**** Records provided

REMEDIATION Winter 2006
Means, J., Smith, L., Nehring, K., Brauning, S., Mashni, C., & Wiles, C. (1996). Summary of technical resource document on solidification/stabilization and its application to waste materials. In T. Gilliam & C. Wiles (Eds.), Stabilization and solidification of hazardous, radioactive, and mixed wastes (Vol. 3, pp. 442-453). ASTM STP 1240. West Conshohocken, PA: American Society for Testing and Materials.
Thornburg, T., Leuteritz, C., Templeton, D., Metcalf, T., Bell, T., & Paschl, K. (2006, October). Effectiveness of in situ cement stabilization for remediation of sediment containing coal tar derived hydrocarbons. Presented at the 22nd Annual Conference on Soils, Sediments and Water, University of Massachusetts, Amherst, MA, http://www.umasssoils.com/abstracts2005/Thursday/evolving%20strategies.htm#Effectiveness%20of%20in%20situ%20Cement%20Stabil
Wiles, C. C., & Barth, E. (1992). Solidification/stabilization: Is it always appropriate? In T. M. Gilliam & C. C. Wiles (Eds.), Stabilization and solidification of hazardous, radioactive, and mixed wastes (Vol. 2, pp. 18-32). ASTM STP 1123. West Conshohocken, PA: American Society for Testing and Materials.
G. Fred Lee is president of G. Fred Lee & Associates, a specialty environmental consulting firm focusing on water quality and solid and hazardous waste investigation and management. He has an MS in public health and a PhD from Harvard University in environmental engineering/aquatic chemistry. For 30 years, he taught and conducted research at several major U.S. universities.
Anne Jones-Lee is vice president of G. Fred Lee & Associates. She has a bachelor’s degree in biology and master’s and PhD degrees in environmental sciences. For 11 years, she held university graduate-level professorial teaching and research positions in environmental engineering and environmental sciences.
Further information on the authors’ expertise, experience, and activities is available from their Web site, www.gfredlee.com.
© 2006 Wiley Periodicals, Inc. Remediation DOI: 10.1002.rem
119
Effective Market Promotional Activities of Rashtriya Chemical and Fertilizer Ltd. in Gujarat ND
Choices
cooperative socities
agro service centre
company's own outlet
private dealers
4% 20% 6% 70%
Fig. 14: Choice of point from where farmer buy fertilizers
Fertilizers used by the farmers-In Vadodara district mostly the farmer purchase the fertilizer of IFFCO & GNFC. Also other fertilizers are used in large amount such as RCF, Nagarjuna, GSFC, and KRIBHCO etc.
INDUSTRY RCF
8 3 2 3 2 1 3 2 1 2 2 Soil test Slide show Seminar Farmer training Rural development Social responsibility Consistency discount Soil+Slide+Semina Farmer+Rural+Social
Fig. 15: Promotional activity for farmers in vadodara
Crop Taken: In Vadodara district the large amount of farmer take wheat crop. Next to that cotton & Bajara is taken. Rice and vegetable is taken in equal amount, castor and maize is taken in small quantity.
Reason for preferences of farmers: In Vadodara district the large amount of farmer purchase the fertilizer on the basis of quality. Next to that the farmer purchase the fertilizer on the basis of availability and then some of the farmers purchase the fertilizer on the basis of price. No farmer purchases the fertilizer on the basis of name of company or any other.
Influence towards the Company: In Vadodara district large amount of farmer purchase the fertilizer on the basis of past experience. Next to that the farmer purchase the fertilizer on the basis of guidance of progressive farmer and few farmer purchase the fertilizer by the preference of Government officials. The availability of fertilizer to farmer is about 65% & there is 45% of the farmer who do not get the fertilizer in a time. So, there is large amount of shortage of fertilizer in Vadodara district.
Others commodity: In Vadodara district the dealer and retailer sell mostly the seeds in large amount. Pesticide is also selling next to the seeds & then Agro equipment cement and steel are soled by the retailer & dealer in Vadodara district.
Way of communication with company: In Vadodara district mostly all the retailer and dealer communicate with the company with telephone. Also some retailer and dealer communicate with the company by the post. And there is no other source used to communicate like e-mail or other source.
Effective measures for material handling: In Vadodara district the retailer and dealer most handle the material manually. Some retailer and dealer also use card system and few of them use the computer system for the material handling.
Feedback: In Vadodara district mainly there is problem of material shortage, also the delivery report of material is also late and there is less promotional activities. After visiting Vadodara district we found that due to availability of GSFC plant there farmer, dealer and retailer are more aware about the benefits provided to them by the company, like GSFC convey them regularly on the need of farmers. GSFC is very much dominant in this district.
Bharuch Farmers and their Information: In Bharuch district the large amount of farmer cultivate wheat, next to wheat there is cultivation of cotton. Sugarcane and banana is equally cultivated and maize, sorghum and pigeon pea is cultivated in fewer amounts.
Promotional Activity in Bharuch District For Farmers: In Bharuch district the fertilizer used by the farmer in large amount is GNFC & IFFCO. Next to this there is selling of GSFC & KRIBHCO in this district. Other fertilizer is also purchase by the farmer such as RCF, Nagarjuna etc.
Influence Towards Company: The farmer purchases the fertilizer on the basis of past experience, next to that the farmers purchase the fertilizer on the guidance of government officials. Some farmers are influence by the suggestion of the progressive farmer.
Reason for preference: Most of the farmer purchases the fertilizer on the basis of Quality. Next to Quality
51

********

What is expected: Set the lines down exactly, from the first line of the records to the line where "Means, J., Smith, L., Nehring, K., Brauning, S., Mashni, C., &" appears, with both ends kept.

Written response:
REMEDIATION Winter 2006
Means, J., Smith, L., Nehring, K., Brauning, S., Mashni, C., & Wiles, C. (1996). Summary of technical resource document on solidification/stabilization and its application to waste materials. In T. Gilliam & C. Wiles (Eds.), Stabilization and solidification of hazardous, radioactive, and mixed wastes (Vol. 3, pp. 442-453). ASTM STP 1240. West Conshohocken, PA: American Society for Testing and Materials.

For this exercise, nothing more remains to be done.